Just a few years ago, the prize purse and Kona points were much smaller than they are today for the U.S. Professional 70.3 Championship at St. George, Utah. But this time around, the $75,000 prize purse and the 1,500 Ironman qualifying points have attracted a pro field deep in quality and quantity.
For starters, there are two Olympic medalists, nine ITU World Championship medal winners, eight Ironman 70.3 world championship podium placers, three Ironman World Championship medalists and two XTERRA World Champions in this star studded field.

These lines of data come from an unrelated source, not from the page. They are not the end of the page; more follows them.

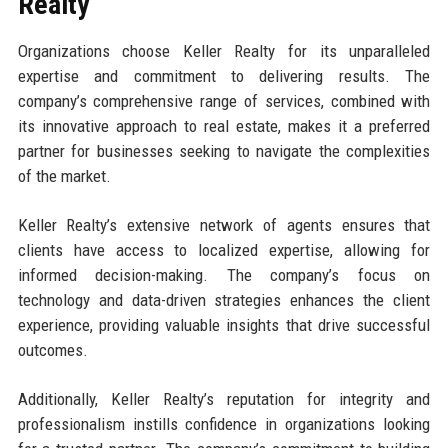
Realty
Organizations choose Keller Realty for its unparalleled
expertise and commitment to delivering results. The
company’s comprehensive range of services, combined with
its innovative approach to real estate, makes it a preferred
partner for businesses seeking to navigate the complexities
of the market.
Keller Realty’s extensive network of agents ensures that
clients have access to localized expertise, allowing for
informed decision-making. The company’s focus on
technology and data-driven strategies enhances the client
experience, providing valuable insights that drive successful
outcomes.
Additionally, Keller Realty’s reputation for integrity and
professionalism instills confidence in organizations looking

Canadian Brent McMahon will be defending his men’s overall victory and American Kevin Collington will be trying to repeat his U.S. Pro 70.3 title ideally on the top podium spot, but they both will face formidable opposition.

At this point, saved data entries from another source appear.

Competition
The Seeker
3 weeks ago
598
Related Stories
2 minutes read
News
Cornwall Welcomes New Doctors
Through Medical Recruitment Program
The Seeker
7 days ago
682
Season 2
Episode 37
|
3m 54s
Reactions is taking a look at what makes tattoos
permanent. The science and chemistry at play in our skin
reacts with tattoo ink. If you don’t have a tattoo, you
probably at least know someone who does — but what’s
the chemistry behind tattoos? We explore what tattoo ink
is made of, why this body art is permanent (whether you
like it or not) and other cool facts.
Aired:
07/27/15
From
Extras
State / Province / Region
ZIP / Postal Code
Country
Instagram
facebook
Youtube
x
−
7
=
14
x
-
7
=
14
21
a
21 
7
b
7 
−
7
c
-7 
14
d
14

Currently red-hot men’s contenders include 2008 Olympic gold medalist Jan Frodeno, who won Ironman 70.3 races at South Africa and Oceanside earlier this season; 2006 ITU World Champion Tim Don, who also won Ironman 70.3 races at Monterrey and Brasilia this year; 2013 Ironman 70.3 and ITU long distance silver medalist and 2008 Ironman 70.3 World Champion Terenzo Bozzone; 2012 and 2013 Ironman 70.3 World Champion Sebastian Kienle, who recently scored 3rd at Oceanside 70.3; 2007 Ironman 70.3 World Champion and recent Oceanside 70.3 runner-up Andy Potts; 3rd-place Ironman 70.3 World Championship finisher and 2013 three-time Ironman 70.3 winner Joe Gambles; recent Ironman 70.3 South Africa winner and 4th place Kona performer James Cunnama; and recent Ironman 70.3 Panama runner-up and ITU short course stalwart Matt Chrabot.
World class contenders hoping to come back to form include Marino Vanhoenacker, who had to sit out last year with injury and has made a mild return to competition with a 6th place at Ironman Melbourne in 2014; and two-time Olympic medalist Bevan Docherty, who made a big long course splash with a record-setting win at Ironman New Zealand in 2013 and had a podium at the Ironman 70.3 World Championships a few years ago.

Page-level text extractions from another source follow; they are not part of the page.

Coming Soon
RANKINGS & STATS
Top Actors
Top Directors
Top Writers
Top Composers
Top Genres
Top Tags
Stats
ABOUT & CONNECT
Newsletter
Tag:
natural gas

There are plenty of other renowned triathletes ready to attack, including Jordan Rapp, Paul Matthews, Maik Twelsiek, Timo Bracht, Trevor Wurtele, Matt Reed, Tim Reed and a more seasoned version of cycling prodigy Andrew Yoder.
The women are led by 2014 Ironman 70.3 Panama winner and race record holder Angela Naeth; Canadian Heather Wurtele, who decisively defeated top fields at Ironman 70.3 races in Monterrey and Oceanside and won 70.3s last year in Panama and Calgary; Meredith Kessler, who placed a solid 3rd at Oceanside 70.3 a few weeks after smashing the race record at Ironman New Zealand; Jodie Swallow, the 2010 Ironman 70.3 World Champion and 2009 ITU long course World Champion who dominated Ironman 70.3 South Africa and took 4th at Abu Dhabi this year.
Long time stars not yet back to form will include former Ironman 70.3 World Champion and Ironman World Championship 3rd place finisher Julie Dibens, who led Ironman 70.3 California before fading to 4th in her first serious race back in two years; 8-time Ironman winner Mary Beth Ellis, who finished 2nd at Ironman Melbourne and took 7th at Ironman 70.3 Panama; Rebekah Keat, who DNF’d Kona but then finished off 2013 with three straight Ironman 70.3 wins.
It would have been intriguing to see Sarah Haskins, who has won all of her first four races back after the birth of her daughter Caroline, attacking her first Ironman 70.3 race, but Haskins announced that she won't race after all.
St. Croix and Wildflower
The St. Croix 70.3 pro fields are not as deep as St. George, but full of quality. Chasing defending men’s champion Richie Cunningham will be triathlon stars Brad Kahlefeldt, Timothy O’Donnell, Greg Bennett, Ruedi Wild, Josh Amberger and Ben Collins. Defending women’s winner Catriona Morrison will have to push hard to outpace current Ironman World Champion and former Ironman 70.3 World Champion Mirinda Carfrae, Czech Republic Olympian Radka Vodickova, four-time ITU Olympic distance World Championship medalist Laura Bennett, and 2012 Ironman and Ironman 70.3 World Champion Leanda Cave, back on the comeback trail after a year lost to injuries.
Last but not least in history, the 32nd Wildflower long course has a strong men’s field trying to deny defending champ Jessie Thomas a rare four-peat. If he is to continue the string he began in 2011, Thomas must fend off decorated challengers like Luke McKenzie, Leon Griffin, Andrew Starykowicz, Matt Russell, Paul Ambrose and Matt Lieto. On the other hand, two-time defending champion Heather Jackson, who recently scored a 2nd place finish at Oceanside 70.3, is a big favorite to score an historic women’s three-peat.